In Mitteleuropa ist das Rollmaterial für Nachtzüge knapp, und Bahnbetreiber tun sich oft schwer, Nachtzugverbindungen wieder einzuführen oder beizubehalten. Hier in Finnland scheint dies kein Problem zu sein. Wir sehen modernes, hochwertiges Rollmaterial im Einsatz. Wie gelingt das VR?
VR hält das gesamte Rollmaterial auf allen Strecken in bestmöglichem Zustand, um ein hochwertiges Reiseerlebnis und umfassende Dienstleistungen sicherzustellen.
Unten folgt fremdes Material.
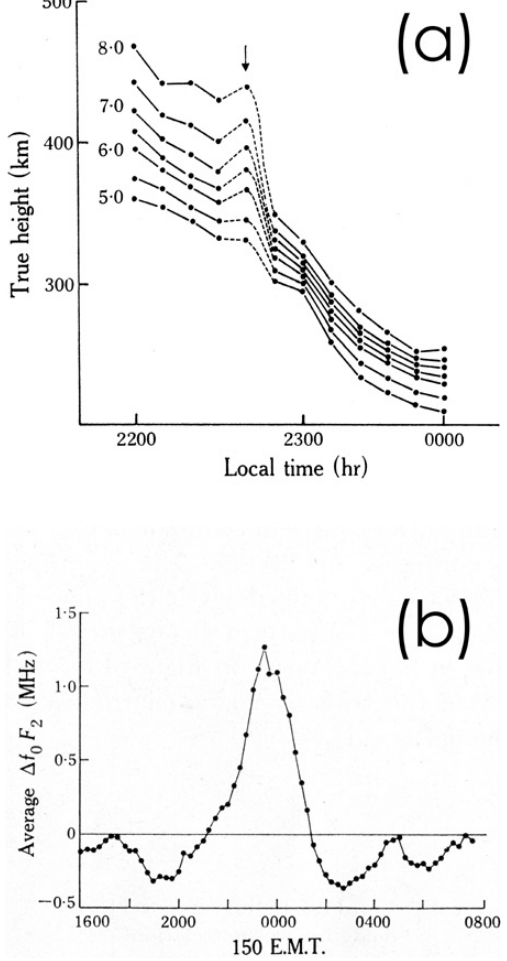
Fig. 3. From Khan (1970) reproductions of (a) Fig. 8 showing height changes and (b) Fig. 12 involving fo F2 changes, both (a) and (b) associated with the LS-TID, shown by Fig. 2b.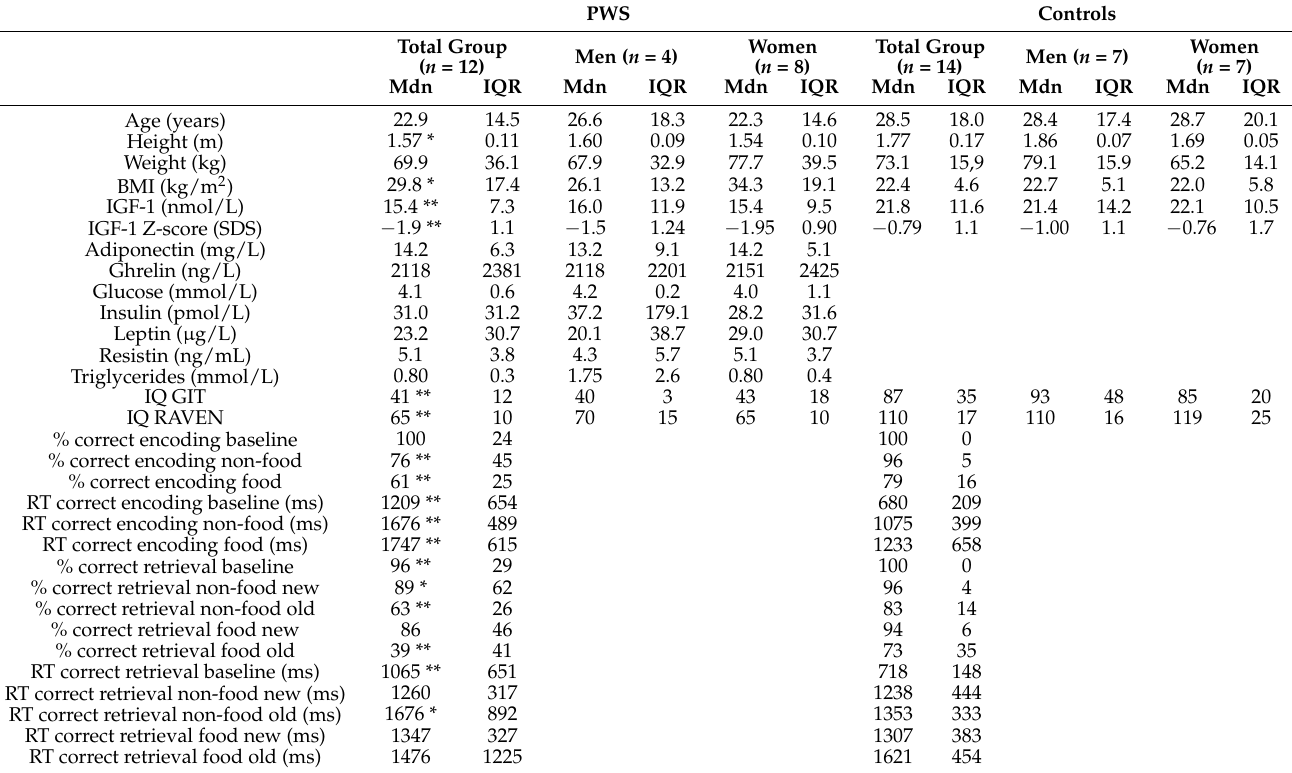
Table 1. Baseline characteristics and psychometric measurements of the fMRI task.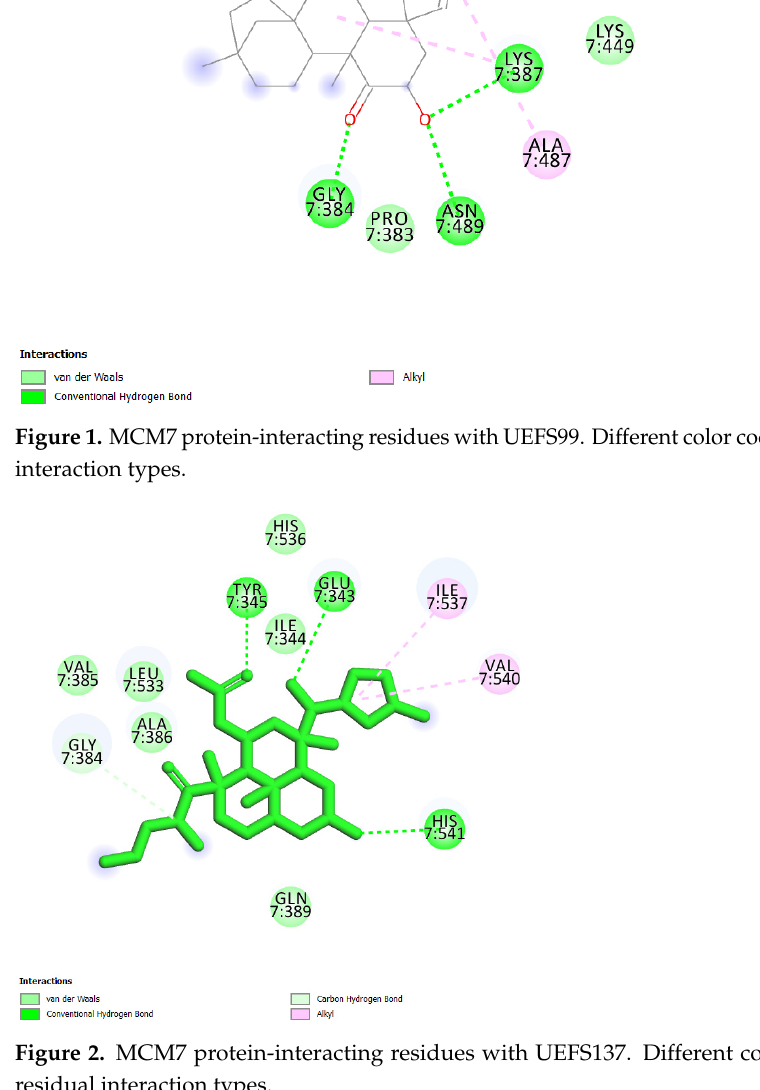
Figure 3. MCM7 protein-interacting residues with UEFS428. Different color code represents the residual interaction types. BE and inhibition constant for ꞌ UEFS99-MCM7 ꞌ , ꞌ UEFS137-MCM7 ꞌ , and ꞌ UEFS428- MCM7 ꞌ complexes were found to be ꞌ − 9.95 kcal/mol and 2.49 µM ꞌ , ꞌ − 8.92 kcal/mol and 5.13 µM ꞌ , and ꞌ − 8.71 kcal/mol and 9.53 µM ꞌ , respectively (Table 1).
Bei Nachtzügen ist das Fahrgasterlebnis natürlich besonders wichtig, da die Reise lang ist und die Fahrt in den Norden für sich schon ein Erlebnis ist. Wir nennen die Nachtzüge in Finnland „Santa's Express“ und sind sehr stolz auf diese Verbindung. Diese ist auch aus Sicht der Instandhaltung besonders, da die Zusammenstellung verschiedener Wagen und Lokomotiven im Vergleich zu Zügen auf anderen Strecken aussergewöhnlich ist.
Welches sind Ihrer Meinung nach die grössten Herausforderungen im Bereich des Rollmaterials für Nachtzüge in den kommenden Jahren? Gibt es hier in Finnland spannende Innovationen oder Projekte?
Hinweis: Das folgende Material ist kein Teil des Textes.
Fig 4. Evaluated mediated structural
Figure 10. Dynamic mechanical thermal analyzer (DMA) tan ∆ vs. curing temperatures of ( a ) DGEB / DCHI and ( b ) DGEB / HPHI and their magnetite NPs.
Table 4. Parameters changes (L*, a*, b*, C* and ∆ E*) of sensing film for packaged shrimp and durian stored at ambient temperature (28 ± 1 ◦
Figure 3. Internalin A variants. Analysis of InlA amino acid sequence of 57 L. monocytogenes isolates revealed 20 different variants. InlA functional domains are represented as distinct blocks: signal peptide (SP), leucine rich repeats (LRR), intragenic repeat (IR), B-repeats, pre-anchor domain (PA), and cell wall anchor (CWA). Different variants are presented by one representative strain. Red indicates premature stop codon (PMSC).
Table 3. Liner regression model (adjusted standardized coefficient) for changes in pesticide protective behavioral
VR beschafft neun neue Schlafwagen und acht Autotransportwagen für den Nachtzugverkehr. Die ersten neuen Wagen werden noch im Verlauf dieses Jahres eingeführt.
Die Instandhaltung von Schienenfahrzeugen ist überall eine komplexe und kostspielige Angelegenheit. Wir können uns vorstellen, dass der Unterhalt von Zügen unter arktischen Bedingungen noch anspruchsvoller ist. Was müssen Sie in Finnland anders handhaben?
Die hiesigen Bedingungen haben uns besondere Fähigkeiten und Kapazitäten sowohl beim Unterhalt von Rollmaterial als auch bei der Herstellung von Wagen für arktische Bedingungen vermittelt. Wir sind seit über 160 Jahren in diesem Land tätig, deshalb gehört der Unterhalt unter arktischen Bedingungen zu unserem Alltag. Natürlich stellt uns der Winter manchmal vor Herausforderungen. Die Bedingungen können sehr rau sein, an der Ausrüstung sammelt sich viel Schnee und Eis an, und die Temperaturunterschiede zwischen Süd und Nord können erheblich variieren. Wir haben ein Protokoll für die Erstellung eines Notfallplans für die Wintersaison, und jeden Winter lernen wir wieder etwas Neues dazu, das wir berücksichtigen müssen.
Die Spurweite in Finnland beträgt 1524 Millimeter, während der Grossteil Europas die Normalspur von 1435 Millimetern verwendet. Die EU schlägt gelegentlich eine Vereinheitlichung der Spurweiten vor. Was ist Ihre Meinung dazu? Wäre das überhaupt umsetzbar? Und welche Vorteile bietet die Breitspur für Ihren Betrieb?
Zurzeit sind wir bezüglich Unterhalt gut aufgestellt und haben die Herausforderung der unterschiedlichen Spurweiten dadurch gelöst, dass wir Projektaktivitäten an unserem Standort Oulu konzentrieren, der nahe der schwedischen Grenze liegt. Wir können Rollmaterial aus anderen nordischen Ländern über Tornio-Haparanda für den Unterhalt nach Finnland bringen. Von dort aus kann es auf verschiedene Weisen einfach zu unserem Projektzentrum zur Revision transportiert werden.
Uns ist aufgefallen, dass Tickets in Finnland relativ günstig sind, während die Servicequalität beeindruckend hoch ist. Wir nehmen an, dass der Betrieb von Zügen im hohen Norden nicht gerade günstig ist. Wie gelingt Ihnen das?
Nachtzüge sind in Finnland äusserst beliebt, was den Bedarf an neuen Wagen belegt. Zudem werden bestimmte Strecken in Finnland staatlich subventioniert, um sicherzustellen, dass verschiedene geografische Gebiete in diesem Land mit grossen Distanzen zugänglich bleiben.